Над его кроватью в простой раме под стеклом висел портрет нашей матери, увеличенный с одной из ее фронтовых фотографий. Знакомый художник раскрасил его. И время удивительным образом оживило краски. Они смягчились и приобрели естественность и глубину. Я любил этот портрет. Мать была в гимнастерке. Наверное, она только сняла лётный шлем и за секунду до съемки тряхнула головой, чтобы рассылались прижатые волосы, провела по ним рукой, скользнула к щеке — в этот момент и щелкнул фотоаппарат.
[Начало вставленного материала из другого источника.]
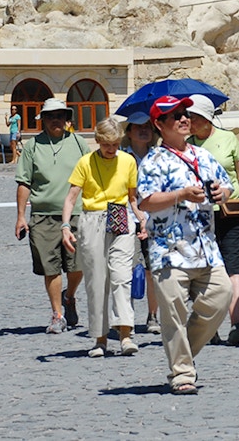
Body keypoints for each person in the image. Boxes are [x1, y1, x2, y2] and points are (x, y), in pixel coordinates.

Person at [138, 95, 233, 395]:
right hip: (169, 251)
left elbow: (227, 184)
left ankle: (184, 354)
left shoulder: (203, 156)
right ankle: (181, 373)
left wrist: (222, 193)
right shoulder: (154, 161)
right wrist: (180, 195)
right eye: (175, 115)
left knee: (222, 296)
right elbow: (146, 201)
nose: (184, 119)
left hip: (205, 247)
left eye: (185, 114)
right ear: (159, 124)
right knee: (174, 315)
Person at [62, 116, 145, 357]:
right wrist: (66, 226)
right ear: (98, 141)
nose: (111, 149)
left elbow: (132, 198)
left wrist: (141, 218)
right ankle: (100, 339)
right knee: (97, 281)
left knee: (121, 277)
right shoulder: (85, 163)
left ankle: (126, 335)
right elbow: (71, 197)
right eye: (106, 144)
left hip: (121, 216)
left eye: (115, 144)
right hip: (93, 219)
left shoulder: (128, 161)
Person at [187, 94, 239, 346]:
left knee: (233, 269)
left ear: (208, 118)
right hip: (199, 217)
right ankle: (212, 326)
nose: (190, 121)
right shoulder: (185, 145)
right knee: (206, 272)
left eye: (195, 117)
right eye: (188, 117)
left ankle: (235, 324)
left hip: (231, 213)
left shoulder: (228, 138)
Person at [15, 98, 89, 333]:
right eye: (50, 116)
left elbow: (92, 175)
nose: (55, 120)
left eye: (59, 115)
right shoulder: (32, 146)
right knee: (51, 268)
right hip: (43, 217)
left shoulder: (79, 143)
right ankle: (57, 314)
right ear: (43, 120)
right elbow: (24, 182)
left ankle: (70, 296)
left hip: (76, 214)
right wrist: (20, 216)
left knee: (78, 266)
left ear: (67, 119)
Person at [123, 111, 160, 334]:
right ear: (129, 132)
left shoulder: (158, 156)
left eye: (148, 126)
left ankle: (153, 315)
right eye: (138, 127)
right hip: (127, 217)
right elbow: (129, 195)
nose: (144, 130)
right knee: (125, 270)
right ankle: (126, 316)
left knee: (152, 270)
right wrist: (139, 216)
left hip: (154, 219)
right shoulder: (121, 157)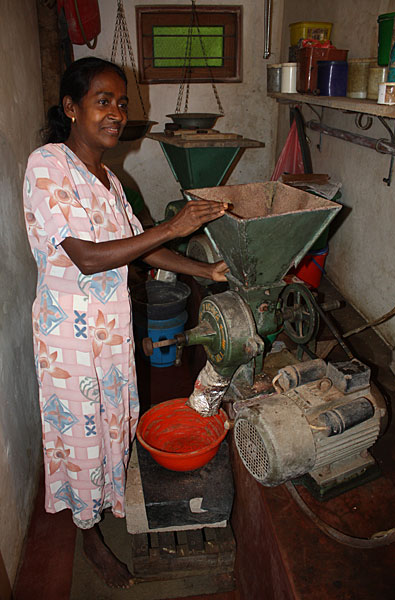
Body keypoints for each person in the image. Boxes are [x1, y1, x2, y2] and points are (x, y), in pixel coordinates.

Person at [23, 56, 229, 589]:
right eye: (102, 101)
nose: (116, 113)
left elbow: (144, 250)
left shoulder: (111, 180)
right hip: (70, 338)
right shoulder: (48, 165)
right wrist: (174, 226)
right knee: (82, 439)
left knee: (112, 424)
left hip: (111, 333)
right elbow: (88, 257)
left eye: (121, 104)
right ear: (71, 107)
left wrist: (206, 267)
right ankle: (87, 536)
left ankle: (108, 501)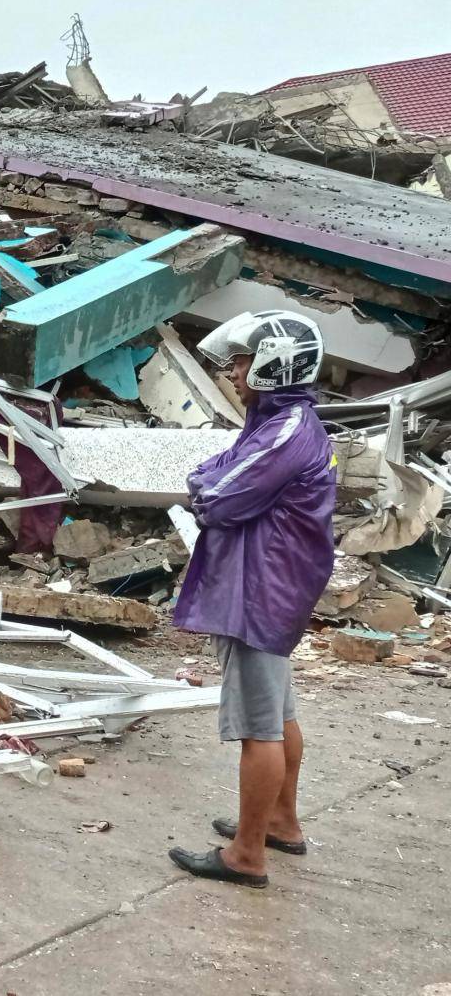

Отец велел снять портрет и убрать в другую комнату. В последний день он поманил меня и указал пальцем в щель между косяком и створкой двери. Я наклонился и пригляделся: сквозь щель была отчетливо видна половинка материнского портрета, который я поставил на стол и прислонил к стенке. Мне показалось, что отец хочет видеть его. Я направился в комнату, но он вдруг заволновался, пытаясь что-то произнести, сделал рукой протестующий жест. Тогда я убрал портрет со стола и спрятал в гардероб. Отец успокоился и устало закрыл глаза. Может быть, он хотел остаться наедине со своей близкой смертью. Мне никогда не разгадать этого.